Energy is the name of the game, however, on “Hangin” and “Play,” two espresso shots of sound that will exhaust even the fittest of listeners. Eased in by a catchy bass line, the former brings drummer Colin Shultzaberger’s gritty growls to the forefront, providing a vocal that feels like cats scratching their claws down chalkboards (and that’s a good thing). The nod to Destiny’s Child as the song’s midsection begins is also a … fun … twist. The latter, meanwhile, closes out the EP in style, a killer keys riff kicking the proceedings into gear before dissolving into a dramatic space for Whalen to showcase his still-evolving vocals. It’s the most dynamic song in a collection of songs proud of its marriage to dynamism.

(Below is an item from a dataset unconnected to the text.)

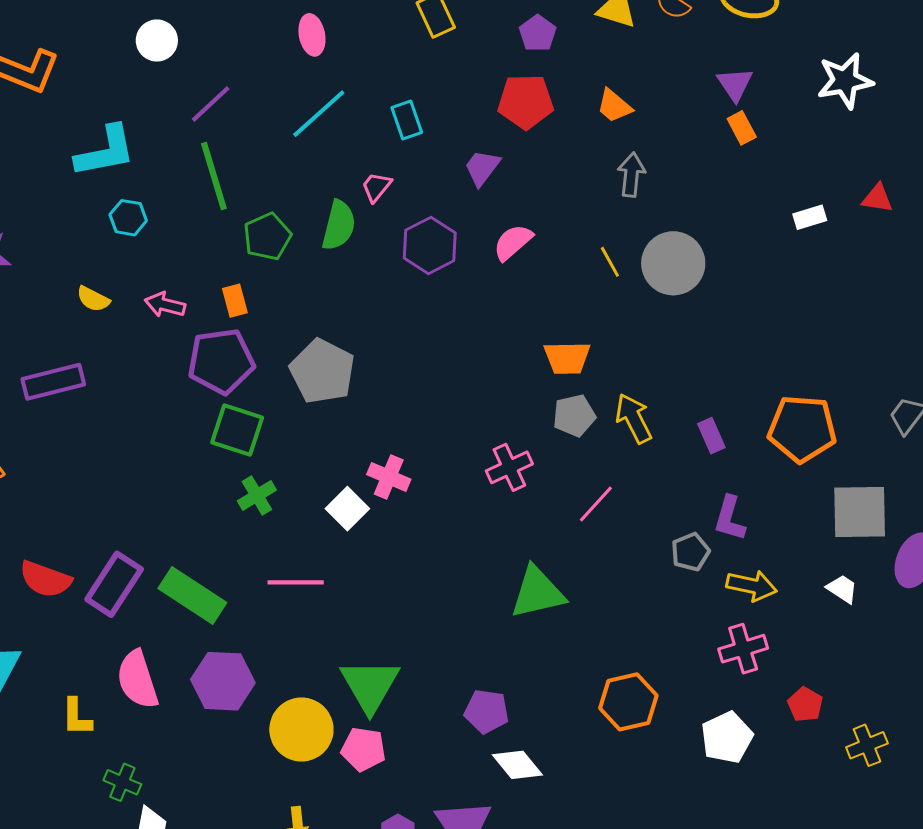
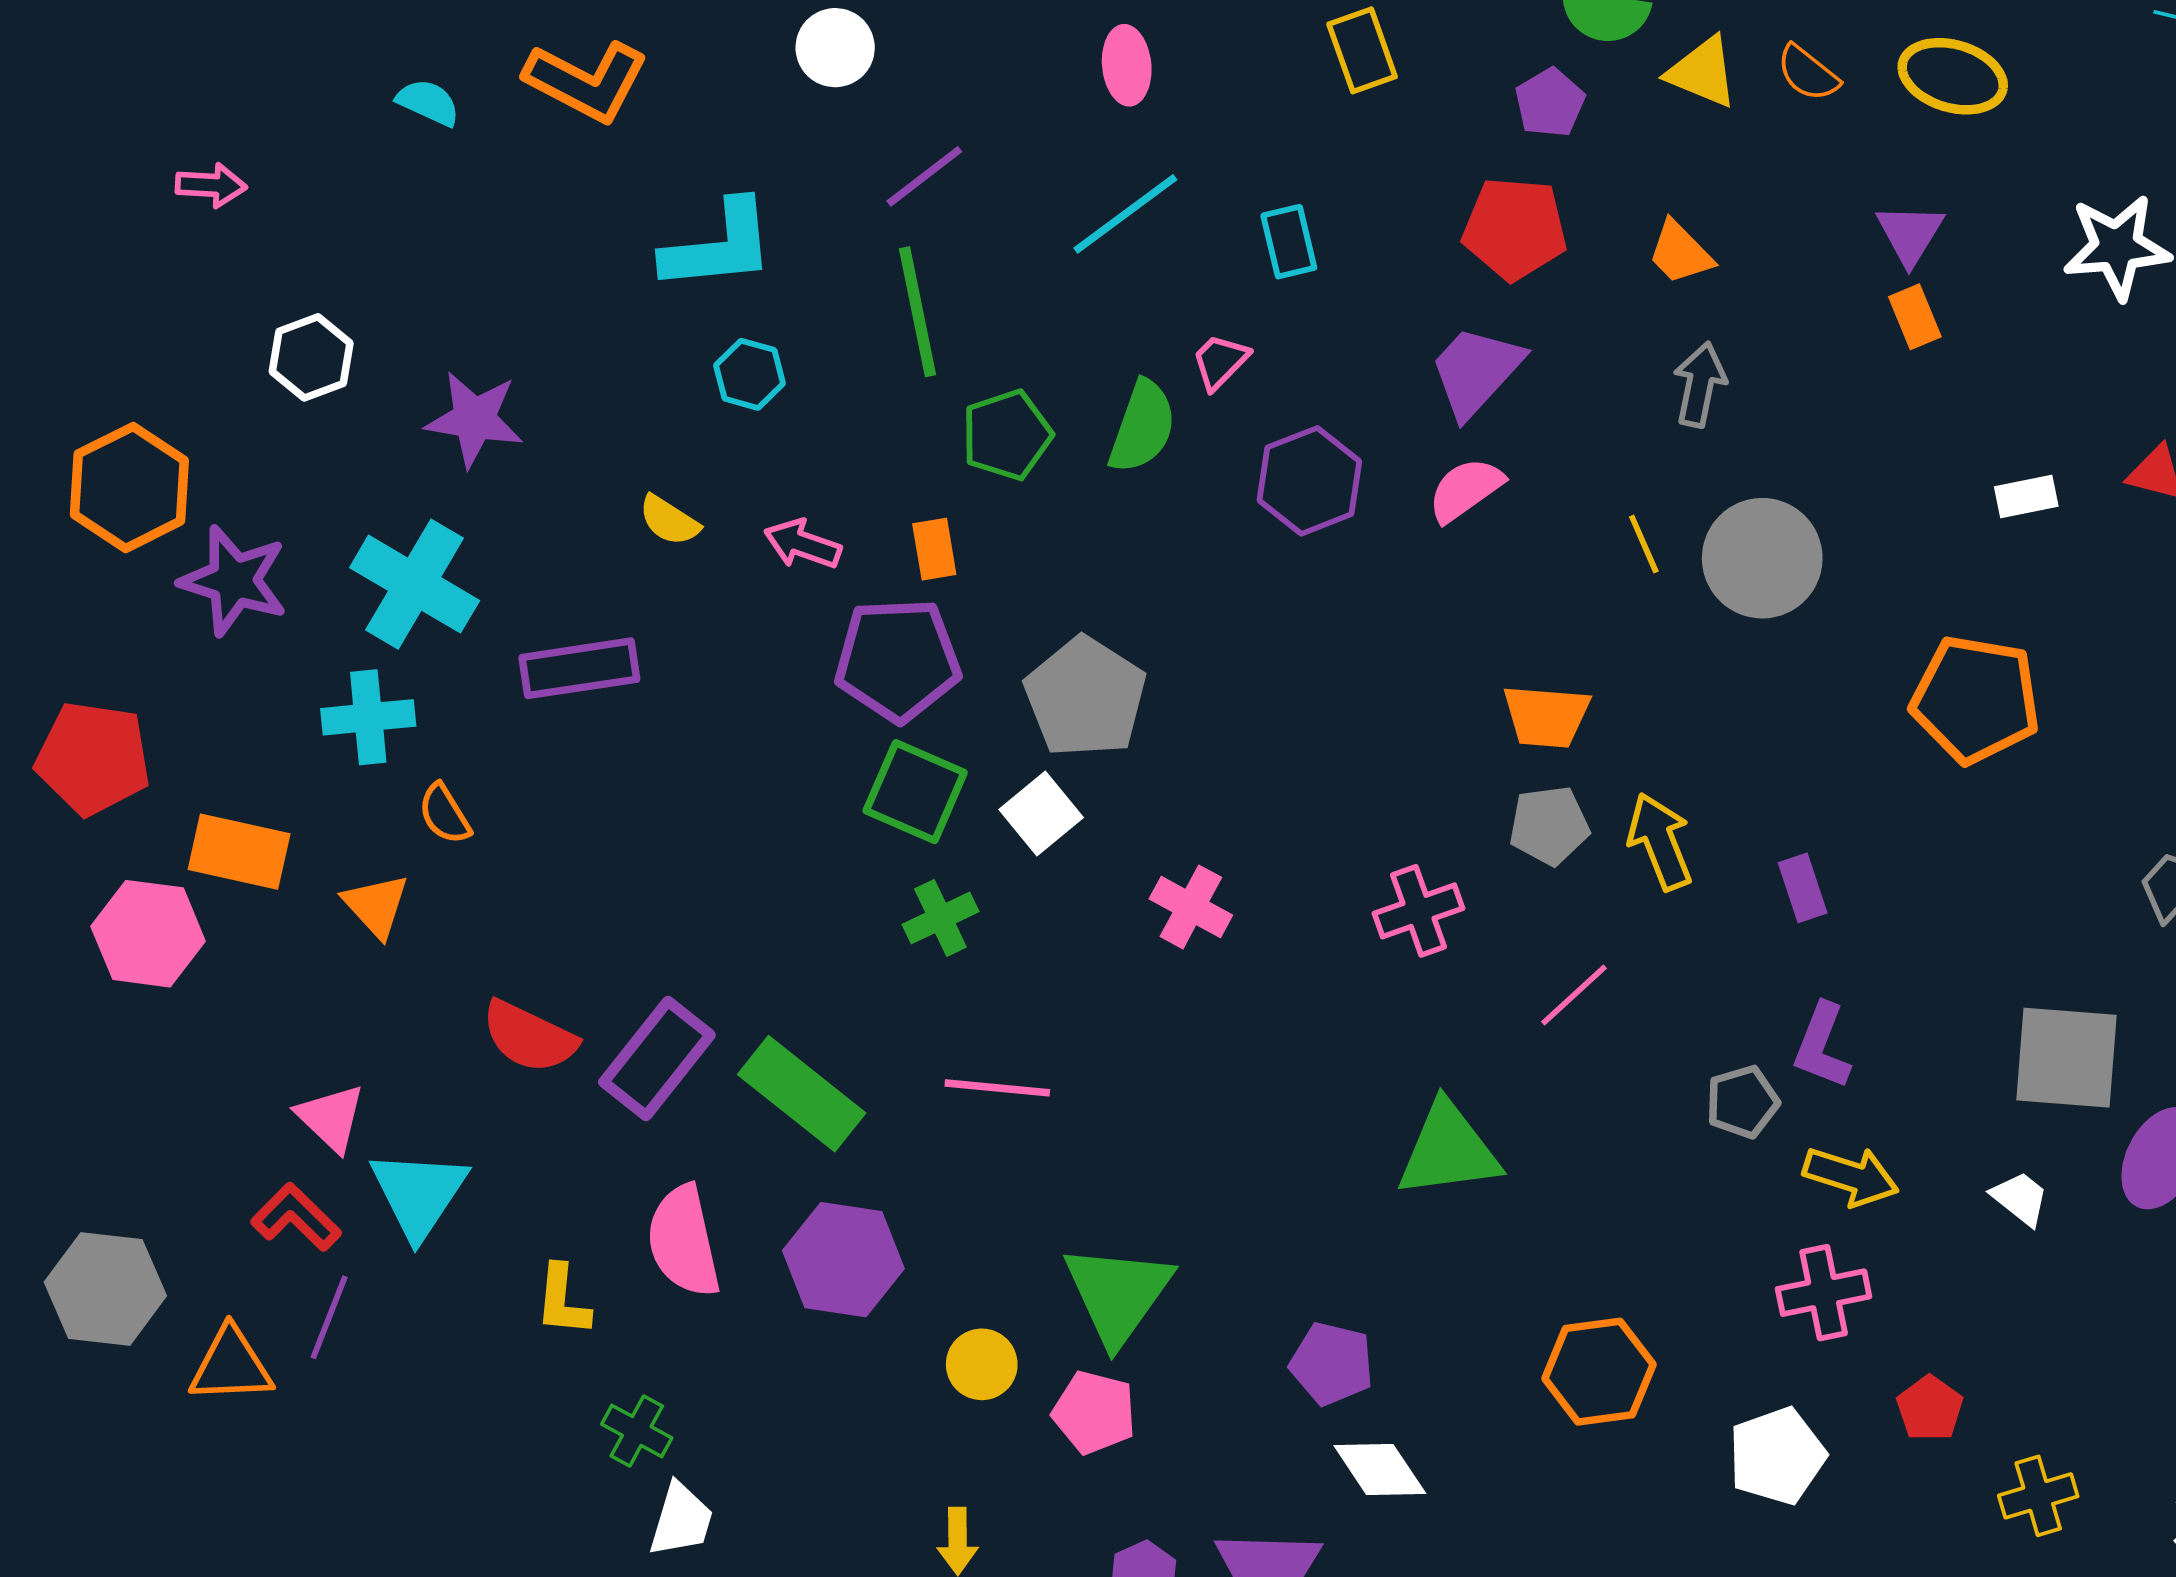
purple trapezoid: (482, 168) -> (1476, 371), moved, size x1.4
orange pentagon: (802, 429) -> (1976, 699), moved
white square: (347, 509) -> (1041, 813), moved
yellow circle: (301, 729) -> (982, 1364), size x0.6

Such is why “Too Fun” pulls off the always-impressive feat of feeling both complete and incomplete, too short, yet too long. The songs here turn so fervently and the structures contain movements rather than verses. In a lesser group’s hands, these ideas could have been 12 4-minute songs that begin to weigh themselves down before track six even begins. Here, though, The Fun Boys make no apologies for their commitment to evolution, their commitment to energy, their commitment, unsurprisingly, to fun.
So, yeah. It might be easier to be dead. But with these five bombastic songs, The Fun Boys prove that sometimes being alive isn’t all that bad, either.